Kimi insanlar yaşadıkları olaylar üzerinde gereği gibi düşünmez, karşılaştıkları konuların üzerinde sadece sorunlarını çözmeye yetecek kadar dururlar. Oysa ki dünya hayatındaki herşey, insanlar için pekçok hayır ve hikmetle yaratılmıştır. Kuran`ın "Biz bir oyun ve oyalanma konusu olsun diye göğü, yeri ve ikisi arasında bulunanları yaratmadık" (Enbiya Suresi, 16) ayetiyle belirtildiği gibi, insan da dahil olmak üzere, var olan hiçbir şey amaçsız olarak yaratılmamıştır. İnsanların yaratılan herşeyin hikmetlerini görebilmeleri ise, ancak akıl ve vicdanlarını kullanarak bunlar üzerinde düşünmeleriyle mümkün olur.
Aklını, vicdanını gereği gibi kullanmayan, yaşadıklarının üzerinden hiç düşünmeden geçen bir insan, olayların ancak yüzeysel kısmını idrak edebilir. Gözlerinin önünde apaçık duran pek çok gerçeği ise göremez. Oysa insan başıboş bir varlık değildir; dünyadaki yaratılış amacı "Allah'a kulluk etmektir" (Zariyat Suresi, 56). Ama ancak düşündüğü zaman bu gerçeğin; Rabbimiz`e karşı sorumlu olduğunun bilincine varır. Ancak düşünürse bu dünyanın kendisi için çok kısa süreli bir yaşam yeri olduğunu, burada yaptığı herşeyin hesabını vereceğinin şuurunda bir yaşam sürer. Ve ancak vicdanını, aklını sürekli açık tutarsa bu gerçekleri unutmadan hayatına devam eder.
İnsanların derin düşünmesini engelleyen en önemli sebeplerden biri ise, kişinin her gördüğünü alışkanlıkla değerlendirmesi, çevresinde gelişen olaylara ülfetle bakmasıdır. Dünyaya geldiği andan itibaren devamlı olarak aynı şeyleri görüp, aynı şeylerle muhatap olmak insanı ülfetli düşünmeye iten en büyük nedenlerden biridir. Oysa ki eğer insan çevresinde gördüğü şeylerdeki hayır ve hikmetleri kavramaya çalışmazsa, Allah (cc)`ın, herbiri birbirinden muhteşem olan yaratış delillerini de takdir edemez.

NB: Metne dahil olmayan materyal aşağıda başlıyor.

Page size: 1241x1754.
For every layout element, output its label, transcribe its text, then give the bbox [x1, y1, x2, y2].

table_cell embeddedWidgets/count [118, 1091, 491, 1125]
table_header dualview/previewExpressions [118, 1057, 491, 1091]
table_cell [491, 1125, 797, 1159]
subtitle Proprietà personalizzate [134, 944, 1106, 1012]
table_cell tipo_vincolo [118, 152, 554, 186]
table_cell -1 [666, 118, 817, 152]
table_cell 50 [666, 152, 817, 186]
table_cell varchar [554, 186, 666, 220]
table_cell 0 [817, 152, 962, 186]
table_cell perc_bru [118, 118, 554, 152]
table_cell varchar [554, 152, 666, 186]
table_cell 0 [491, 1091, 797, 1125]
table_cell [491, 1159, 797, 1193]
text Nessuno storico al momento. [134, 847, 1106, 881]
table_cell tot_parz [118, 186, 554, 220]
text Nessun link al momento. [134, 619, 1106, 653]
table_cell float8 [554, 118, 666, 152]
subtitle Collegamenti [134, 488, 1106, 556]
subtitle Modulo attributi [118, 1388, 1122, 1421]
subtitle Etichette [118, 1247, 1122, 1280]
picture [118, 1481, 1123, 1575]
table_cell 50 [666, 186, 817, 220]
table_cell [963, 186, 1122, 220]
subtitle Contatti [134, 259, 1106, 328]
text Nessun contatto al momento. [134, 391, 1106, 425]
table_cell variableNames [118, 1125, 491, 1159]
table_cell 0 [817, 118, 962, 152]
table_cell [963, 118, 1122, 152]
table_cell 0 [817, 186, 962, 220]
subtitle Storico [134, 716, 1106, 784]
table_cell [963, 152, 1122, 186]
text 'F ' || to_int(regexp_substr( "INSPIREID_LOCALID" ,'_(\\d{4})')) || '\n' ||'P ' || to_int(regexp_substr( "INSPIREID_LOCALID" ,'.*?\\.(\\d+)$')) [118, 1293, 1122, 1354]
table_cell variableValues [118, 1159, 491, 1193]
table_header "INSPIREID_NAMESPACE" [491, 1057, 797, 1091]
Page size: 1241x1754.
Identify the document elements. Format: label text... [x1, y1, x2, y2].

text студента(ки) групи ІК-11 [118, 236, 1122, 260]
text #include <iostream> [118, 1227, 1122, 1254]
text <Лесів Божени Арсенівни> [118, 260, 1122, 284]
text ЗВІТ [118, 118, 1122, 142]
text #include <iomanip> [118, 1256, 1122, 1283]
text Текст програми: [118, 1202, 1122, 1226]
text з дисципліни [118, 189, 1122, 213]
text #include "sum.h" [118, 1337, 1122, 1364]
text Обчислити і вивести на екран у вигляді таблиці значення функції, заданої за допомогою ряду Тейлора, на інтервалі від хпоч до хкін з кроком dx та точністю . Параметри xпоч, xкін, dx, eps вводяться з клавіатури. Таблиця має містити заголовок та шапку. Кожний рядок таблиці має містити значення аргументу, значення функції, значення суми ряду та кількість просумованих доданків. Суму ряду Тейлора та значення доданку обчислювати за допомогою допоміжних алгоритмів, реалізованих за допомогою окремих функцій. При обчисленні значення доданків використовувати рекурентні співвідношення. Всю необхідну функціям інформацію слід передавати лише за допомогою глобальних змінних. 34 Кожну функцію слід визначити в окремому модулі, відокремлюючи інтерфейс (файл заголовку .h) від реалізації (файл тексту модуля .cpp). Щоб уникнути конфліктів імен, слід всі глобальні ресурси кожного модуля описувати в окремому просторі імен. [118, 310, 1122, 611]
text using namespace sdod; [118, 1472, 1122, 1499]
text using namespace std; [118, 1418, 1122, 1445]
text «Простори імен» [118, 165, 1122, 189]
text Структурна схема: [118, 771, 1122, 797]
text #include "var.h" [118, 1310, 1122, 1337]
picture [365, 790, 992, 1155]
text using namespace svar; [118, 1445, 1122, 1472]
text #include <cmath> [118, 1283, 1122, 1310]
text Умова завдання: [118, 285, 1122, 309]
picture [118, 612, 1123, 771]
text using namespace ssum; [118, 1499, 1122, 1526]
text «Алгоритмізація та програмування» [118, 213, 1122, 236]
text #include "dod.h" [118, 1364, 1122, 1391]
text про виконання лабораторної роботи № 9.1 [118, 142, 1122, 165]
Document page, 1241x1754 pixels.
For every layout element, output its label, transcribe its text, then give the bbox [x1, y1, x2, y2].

Halbuki insan gün içinde, öğüt alıp düşüneceği, Allah (cc)`ın sanatını görebileceği, O`nun yaratışının delillerini kavrayabileceği ve yüceliğini, büyüklüğünü anlayarak, şanını yüceltebileceği çok fazla fırsatla karşılaşır. Her insanın duyduğu her söz, gördüğü her olay, okuduğu her haber hikmetle yaratılmaktadır. Hiçbir olay tesadüfen meydana gelmez.
Bediüzzaman Said Nursi, "Kulaktaki zar, imanın nuru ile ışıklandığı zaman, kainattan gelen manevi nidaları (sesleri) işitir. Lisan-ı hal ile yapılan zikirleri, tesbihatları fehmeder (anlayıp kavrar)... Fakat o kulak küfür ile tıkandığı zaman, o leziz, manevi, yüksek savtlardan (seslerden) mahrum kalır" (İşaratü`l İ`caz, s. 71, 72) sözleriyle, olaylara iman gözüyle bakmanın önemli bir mümin özelliği olduğunu hatırlatmıştır. Gerçekten de insan iman gözüyle görüp, iman kulağıyla işittiği zaman yaşadığı her an onun için çok büyük hikmetlerle doludur.